• Task instructions: With pictures removed, the data below should be returned exactly.
━━━━━ Data segment ━━━━━
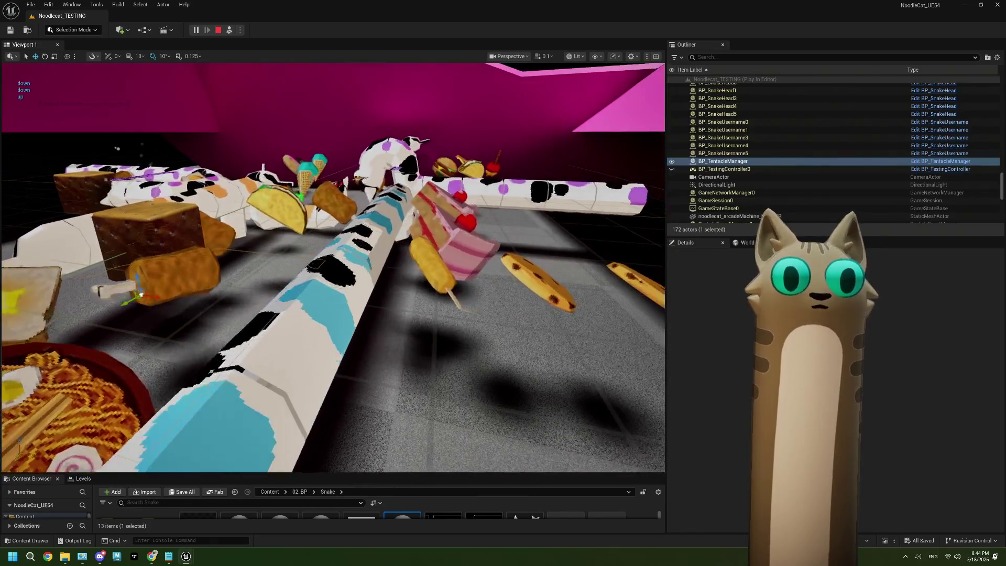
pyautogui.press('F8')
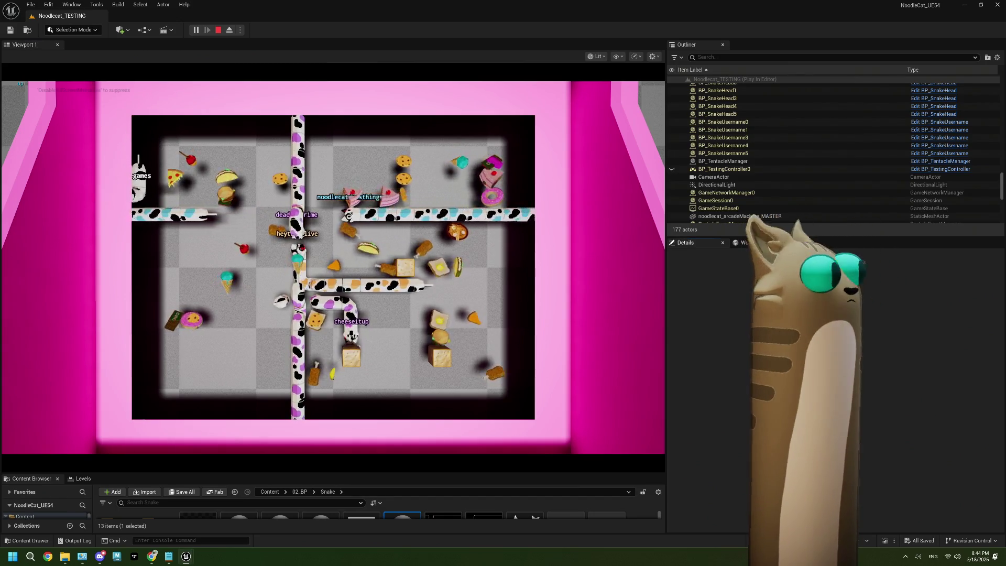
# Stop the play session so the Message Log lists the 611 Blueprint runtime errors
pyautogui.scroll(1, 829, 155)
━━━━━
• Task answer:
pyautogui.press('F8')
# Stop the play session so the Message Log lists the 611 Blueprint runtime errors
pyautogui.scroll(1, 829, 155)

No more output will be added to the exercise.